Excerpt:
-.-.-

Related Searches: How to remove duplicate files in Linux or Unix. How to find duplicate files using shell script in Linux. List the duplicate files in Linux using shell script. Linux find duplicate files by name and hash value. automatic duplicate file remover.
In my last article I shared multiple commands and methods to check if the node is connected to internet with shell script in Linux and Unix, Now in this article I will show some sample shell scripts to remove duplicate files.
Script 1: Find duplicate files using shell script
The script template is taken from bash cookbook. I have modified the script to prompt the user before removing any duplicate file. This can help decide the user as which file out of the duplicates he/she wishes to delete. For example /etc/hosts
and /etc/hosts.bak
are same file so the script will fail to understand which file is important and it may delete /etc/hosts
considering it as duplicate.
Below is the sample script to remove duplicate files with a prompt before deleting the file:
#!/bin/bash
# Find duplicate files using shell script
# Remove duplicate files interactively
TMP_FILE=$(mktemp /tmp/temp_file.XXX)
DUP_FILE=$(mktemp /tmp/dup_file.XXX)
function add_file() {
# Store the hash of the file if not already added
echo "$1" "$2" >> $TMP_FILE
}
function red () {
# print colored output
/bin/echo -e "\e[01;31m$1\e[0m" 1>&2
}
function del_file() {
# Delete the duplicate file
rm -f "$1" 2>/dev/null
[[ $? == 0 ]] && red "File \"$1\" deleted"
}
function srch_file() {
# Store the filename in this variable
local NEW="$1"

-.-.-

[Stored records]
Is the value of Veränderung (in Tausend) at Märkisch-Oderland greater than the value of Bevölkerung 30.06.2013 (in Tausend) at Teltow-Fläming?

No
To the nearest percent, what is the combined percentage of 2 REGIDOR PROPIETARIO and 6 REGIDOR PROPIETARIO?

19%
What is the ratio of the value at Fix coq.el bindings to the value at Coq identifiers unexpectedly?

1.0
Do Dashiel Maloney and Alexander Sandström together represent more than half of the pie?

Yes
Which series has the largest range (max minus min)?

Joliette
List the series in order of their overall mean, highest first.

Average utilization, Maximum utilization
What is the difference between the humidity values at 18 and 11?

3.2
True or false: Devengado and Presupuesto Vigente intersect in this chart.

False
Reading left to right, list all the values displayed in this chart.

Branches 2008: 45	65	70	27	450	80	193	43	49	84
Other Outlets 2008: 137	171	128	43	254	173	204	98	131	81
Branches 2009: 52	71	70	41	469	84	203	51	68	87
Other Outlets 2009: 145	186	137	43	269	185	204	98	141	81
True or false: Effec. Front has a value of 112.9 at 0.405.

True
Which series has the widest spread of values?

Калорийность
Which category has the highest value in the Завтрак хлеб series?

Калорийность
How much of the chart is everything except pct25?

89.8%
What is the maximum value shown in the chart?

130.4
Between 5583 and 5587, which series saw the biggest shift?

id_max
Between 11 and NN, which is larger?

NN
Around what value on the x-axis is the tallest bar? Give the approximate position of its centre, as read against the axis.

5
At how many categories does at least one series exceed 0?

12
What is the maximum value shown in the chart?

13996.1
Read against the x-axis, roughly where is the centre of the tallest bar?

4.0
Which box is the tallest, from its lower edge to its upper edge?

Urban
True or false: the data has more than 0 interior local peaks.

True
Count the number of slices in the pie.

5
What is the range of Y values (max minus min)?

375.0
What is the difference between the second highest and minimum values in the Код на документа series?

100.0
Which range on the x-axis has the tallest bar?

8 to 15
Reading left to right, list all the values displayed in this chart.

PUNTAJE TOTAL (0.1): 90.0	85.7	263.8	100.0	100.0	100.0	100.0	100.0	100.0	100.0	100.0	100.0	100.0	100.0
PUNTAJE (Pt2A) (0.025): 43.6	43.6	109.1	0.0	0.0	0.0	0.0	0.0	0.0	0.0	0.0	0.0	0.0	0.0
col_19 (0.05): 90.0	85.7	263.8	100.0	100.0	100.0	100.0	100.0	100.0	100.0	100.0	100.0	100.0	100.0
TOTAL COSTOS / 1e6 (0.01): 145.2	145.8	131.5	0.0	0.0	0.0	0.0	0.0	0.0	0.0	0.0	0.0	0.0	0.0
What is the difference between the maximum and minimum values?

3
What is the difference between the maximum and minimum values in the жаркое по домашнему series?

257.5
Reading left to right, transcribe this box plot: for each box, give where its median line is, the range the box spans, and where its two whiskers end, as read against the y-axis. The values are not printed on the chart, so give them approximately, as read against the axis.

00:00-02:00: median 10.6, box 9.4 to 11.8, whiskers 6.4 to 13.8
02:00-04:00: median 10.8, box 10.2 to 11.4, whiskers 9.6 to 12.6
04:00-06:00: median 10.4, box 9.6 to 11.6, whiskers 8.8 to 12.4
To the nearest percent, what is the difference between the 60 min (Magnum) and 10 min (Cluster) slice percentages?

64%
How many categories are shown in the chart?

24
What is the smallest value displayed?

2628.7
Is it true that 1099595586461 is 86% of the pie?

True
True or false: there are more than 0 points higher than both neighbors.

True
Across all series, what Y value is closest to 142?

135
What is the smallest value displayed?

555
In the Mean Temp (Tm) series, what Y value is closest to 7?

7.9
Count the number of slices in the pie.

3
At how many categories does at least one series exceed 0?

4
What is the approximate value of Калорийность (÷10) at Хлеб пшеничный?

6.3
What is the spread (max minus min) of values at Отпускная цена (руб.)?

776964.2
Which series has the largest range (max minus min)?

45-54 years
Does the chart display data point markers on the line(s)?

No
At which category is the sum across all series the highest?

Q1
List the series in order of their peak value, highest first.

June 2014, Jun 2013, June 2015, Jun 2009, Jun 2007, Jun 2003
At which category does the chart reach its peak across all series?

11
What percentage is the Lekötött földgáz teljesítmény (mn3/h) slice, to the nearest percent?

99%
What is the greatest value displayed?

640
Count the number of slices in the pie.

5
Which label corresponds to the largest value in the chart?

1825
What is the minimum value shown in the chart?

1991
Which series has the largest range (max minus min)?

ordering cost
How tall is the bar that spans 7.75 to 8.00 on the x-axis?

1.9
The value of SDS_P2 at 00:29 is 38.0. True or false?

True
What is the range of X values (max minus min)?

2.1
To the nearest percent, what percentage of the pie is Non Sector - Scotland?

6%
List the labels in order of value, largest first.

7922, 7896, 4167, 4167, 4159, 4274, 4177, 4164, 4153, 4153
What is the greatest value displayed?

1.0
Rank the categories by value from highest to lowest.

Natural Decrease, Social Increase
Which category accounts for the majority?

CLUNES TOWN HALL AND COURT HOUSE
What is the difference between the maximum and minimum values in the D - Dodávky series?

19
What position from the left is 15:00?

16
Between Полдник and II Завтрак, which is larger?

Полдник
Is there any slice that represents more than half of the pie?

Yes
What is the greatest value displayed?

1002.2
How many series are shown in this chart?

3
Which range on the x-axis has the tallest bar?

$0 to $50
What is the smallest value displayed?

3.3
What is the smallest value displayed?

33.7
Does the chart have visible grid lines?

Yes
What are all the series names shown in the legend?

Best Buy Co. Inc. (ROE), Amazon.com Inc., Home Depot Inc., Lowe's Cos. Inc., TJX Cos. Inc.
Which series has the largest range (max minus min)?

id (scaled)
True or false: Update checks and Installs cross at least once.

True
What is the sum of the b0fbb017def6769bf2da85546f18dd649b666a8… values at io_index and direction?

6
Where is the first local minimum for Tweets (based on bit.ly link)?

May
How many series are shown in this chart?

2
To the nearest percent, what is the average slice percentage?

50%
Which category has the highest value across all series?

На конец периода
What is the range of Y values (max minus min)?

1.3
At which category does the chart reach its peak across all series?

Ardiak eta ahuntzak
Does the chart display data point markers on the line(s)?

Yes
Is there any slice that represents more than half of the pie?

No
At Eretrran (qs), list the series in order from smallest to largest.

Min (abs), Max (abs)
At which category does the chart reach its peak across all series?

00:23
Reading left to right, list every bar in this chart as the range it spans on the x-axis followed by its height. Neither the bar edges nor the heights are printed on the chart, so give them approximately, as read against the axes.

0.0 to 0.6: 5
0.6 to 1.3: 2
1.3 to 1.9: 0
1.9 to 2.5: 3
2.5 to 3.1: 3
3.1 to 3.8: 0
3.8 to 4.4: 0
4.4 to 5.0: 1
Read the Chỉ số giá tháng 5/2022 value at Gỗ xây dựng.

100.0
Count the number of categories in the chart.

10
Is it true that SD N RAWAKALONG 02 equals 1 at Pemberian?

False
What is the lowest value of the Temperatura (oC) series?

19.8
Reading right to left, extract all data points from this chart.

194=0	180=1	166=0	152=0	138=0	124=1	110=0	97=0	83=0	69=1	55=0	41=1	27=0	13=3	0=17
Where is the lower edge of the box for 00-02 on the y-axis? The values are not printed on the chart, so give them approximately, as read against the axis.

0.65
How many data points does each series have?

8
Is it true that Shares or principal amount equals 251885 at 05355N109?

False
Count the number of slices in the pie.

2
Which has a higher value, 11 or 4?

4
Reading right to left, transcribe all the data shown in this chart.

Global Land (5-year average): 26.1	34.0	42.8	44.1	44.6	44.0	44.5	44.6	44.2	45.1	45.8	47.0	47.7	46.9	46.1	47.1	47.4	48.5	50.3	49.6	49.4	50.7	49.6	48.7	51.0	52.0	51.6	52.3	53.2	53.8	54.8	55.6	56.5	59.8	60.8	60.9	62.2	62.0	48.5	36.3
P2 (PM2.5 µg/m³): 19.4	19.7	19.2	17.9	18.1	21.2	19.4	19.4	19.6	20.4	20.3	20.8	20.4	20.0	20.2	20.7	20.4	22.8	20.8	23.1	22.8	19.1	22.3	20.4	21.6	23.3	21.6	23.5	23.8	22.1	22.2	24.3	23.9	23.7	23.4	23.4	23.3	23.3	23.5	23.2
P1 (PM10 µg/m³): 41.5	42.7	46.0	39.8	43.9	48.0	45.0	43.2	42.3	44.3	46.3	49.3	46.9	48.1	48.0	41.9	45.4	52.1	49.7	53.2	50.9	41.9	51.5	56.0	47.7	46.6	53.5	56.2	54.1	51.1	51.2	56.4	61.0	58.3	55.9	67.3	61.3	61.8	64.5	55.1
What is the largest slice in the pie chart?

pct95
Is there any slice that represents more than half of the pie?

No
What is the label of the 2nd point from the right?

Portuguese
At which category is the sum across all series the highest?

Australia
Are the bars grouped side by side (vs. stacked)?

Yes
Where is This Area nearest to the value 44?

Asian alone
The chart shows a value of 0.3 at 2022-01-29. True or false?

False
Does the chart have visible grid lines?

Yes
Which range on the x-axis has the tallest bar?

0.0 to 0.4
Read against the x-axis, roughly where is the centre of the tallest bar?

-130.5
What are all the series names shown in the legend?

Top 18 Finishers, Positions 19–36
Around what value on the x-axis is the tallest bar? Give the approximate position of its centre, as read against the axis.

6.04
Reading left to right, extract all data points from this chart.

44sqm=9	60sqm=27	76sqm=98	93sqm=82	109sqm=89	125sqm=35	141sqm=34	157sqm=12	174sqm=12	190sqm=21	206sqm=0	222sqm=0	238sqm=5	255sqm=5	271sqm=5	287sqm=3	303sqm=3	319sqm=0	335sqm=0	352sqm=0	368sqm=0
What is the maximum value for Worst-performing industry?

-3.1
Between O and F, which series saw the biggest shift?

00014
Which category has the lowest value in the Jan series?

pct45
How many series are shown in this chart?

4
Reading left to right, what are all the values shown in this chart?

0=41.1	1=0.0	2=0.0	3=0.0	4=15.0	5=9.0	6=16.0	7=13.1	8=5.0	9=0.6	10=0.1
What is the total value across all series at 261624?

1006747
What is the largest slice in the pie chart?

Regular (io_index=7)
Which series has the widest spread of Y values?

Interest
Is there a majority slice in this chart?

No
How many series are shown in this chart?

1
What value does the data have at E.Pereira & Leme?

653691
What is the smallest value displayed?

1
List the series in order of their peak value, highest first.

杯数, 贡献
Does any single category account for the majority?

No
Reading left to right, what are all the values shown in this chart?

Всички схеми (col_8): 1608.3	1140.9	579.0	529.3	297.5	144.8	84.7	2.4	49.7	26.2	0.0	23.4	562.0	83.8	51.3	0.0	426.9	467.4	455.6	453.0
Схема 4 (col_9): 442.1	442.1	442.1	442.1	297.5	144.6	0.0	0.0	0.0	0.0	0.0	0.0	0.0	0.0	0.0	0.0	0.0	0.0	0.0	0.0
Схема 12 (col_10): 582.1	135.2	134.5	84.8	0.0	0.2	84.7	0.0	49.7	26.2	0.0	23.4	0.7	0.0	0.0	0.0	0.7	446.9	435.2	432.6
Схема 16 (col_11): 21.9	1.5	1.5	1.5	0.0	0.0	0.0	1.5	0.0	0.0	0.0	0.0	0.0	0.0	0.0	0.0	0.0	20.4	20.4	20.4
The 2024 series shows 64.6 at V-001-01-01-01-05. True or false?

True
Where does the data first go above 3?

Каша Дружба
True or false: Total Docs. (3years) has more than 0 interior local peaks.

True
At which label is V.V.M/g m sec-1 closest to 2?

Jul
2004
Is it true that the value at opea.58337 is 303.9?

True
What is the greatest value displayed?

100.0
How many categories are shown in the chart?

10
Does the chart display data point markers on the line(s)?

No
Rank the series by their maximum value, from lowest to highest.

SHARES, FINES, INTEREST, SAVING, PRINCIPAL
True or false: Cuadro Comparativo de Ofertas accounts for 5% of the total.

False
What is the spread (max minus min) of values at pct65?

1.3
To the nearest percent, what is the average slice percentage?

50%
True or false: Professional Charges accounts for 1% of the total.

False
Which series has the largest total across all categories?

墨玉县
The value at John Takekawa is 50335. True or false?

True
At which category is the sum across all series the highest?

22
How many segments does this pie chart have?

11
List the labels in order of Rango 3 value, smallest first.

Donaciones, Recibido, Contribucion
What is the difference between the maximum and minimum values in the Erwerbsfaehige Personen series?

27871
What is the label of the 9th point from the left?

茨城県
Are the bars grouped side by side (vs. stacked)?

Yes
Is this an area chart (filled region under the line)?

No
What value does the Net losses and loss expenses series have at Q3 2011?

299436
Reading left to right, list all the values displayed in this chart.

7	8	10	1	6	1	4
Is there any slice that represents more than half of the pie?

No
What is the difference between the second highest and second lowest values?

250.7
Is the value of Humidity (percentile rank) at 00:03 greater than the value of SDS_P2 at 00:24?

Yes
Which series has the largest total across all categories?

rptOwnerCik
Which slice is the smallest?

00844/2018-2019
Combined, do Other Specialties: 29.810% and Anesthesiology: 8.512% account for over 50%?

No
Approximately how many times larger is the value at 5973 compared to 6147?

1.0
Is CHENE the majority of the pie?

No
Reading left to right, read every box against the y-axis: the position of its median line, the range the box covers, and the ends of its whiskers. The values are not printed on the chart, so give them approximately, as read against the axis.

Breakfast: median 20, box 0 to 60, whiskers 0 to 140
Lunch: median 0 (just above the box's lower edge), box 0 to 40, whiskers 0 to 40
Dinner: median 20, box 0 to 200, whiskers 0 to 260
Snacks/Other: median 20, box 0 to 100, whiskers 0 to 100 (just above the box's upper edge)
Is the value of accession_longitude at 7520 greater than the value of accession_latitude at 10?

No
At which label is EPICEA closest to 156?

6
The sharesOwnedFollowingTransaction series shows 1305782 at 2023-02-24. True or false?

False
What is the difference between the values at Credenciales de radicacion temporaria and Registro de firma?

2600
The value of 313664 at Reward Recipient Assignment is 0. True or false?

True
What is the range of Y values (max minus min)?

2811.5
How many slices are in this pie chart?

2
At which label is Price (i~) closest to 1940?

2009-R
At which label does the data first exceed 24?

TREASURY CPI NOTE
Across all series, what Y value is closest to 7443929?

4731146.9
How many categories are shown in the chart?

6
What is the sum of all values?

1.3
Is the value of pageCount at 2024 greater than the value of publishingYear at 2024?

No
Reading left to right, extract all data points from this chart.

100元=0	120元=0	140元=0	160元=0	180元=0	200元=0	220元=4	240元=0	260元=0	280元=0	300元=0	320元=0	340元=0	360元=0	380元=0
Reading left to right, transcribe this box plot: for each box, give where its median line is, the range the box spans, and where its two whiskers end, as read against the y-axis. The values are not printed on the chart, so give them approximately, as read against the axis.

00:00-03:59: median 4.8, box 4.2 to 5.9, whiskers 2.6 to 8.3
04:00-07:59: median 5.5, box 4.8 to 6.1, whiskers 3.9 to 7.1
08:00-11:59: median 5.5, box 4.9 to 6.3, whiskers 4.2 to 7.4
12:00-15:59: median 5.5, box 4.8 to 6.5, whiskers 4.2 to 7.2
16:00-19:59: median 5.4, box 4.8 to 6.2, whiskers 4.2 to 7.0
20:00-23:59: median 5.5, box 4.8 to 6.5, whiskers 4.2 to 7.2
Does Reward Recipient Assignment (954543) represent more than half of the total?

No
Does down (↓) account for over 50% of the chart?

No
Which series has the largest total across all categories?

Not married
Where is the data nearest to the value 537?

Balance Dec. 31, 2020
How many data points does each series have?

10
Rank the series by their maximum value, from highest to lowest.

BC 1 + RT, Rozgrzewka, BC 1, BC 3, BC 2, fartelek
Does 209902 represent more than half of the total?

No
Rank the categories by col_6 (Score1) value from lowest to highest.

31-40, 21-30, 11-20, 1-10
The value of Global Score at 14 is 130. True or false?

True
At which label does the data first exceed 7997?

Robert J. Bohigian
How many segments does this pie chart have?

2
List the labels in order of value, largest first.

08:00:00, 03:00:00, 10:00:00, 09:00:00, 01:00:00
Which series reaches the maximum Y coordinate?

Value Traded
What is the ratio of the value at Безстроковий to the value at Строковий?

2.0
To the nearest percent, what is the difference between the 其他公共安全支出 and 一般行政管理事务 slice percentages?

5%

-.-.-

Task set:
1. Translate this sentence from the duplicate-files article into Spanish: "I have modified the script to prompt the user before removing any duplicate file."
2. According to the duplicate-files article, where is the script template taken from?
3. Summarize the duplicate-files article in two sentences.

Solutions to the problems:
1. He modificado el script para que pregunte al usuario antes de eliminar cualquier archivo duplicado.

2. It is taken from the bash cookbook.

3. The article presents sample shell scripts for removing duplicate files in Linux and Unix. Its first script, built on a bash cookbook template, asks the user before deleting any duplicate, because identical files such as /etc/hosts and /etc/hosts.bak could otherwise lead it to delete the important one.